• [Exercise task] Locate each line below containing the string "That" and copy it out in full. Matching is case-sensitive.

• [Given information]

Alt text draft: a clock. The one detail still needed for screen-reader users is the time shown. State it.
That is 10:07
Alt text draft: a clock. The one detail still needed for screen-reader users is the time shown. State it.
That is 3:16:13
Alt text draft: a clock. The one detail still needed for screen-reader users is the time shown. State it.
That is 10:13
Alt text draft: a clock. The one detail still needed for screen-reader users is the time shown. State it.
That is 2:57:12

...

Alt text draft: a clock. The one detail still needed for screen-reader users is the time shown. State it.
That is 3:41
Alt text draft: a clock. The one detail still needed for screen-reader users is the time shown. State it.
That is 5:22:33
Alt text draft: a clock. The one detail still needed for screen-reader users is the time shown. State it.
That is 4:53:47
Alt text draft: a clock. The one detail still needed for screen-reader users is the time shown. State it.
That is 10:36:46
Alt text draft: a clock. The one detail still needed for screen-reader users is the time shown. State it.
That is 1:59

--

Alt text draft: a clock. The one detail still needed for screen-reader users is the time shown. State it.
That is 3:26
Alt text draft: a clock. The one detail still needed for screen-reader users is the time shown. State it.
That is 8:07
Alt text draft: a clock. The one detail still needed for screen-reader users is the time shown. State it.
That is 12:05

• [Task solution]
That is 10:07
That is 3:16:13
That is 10:13
That is 2:57:12
That is 3:41
That is 5:22:33
That is 4:53:47
That is 10:36:46
That is 1:59
That is 3:26
That is 8:07
That is 12:05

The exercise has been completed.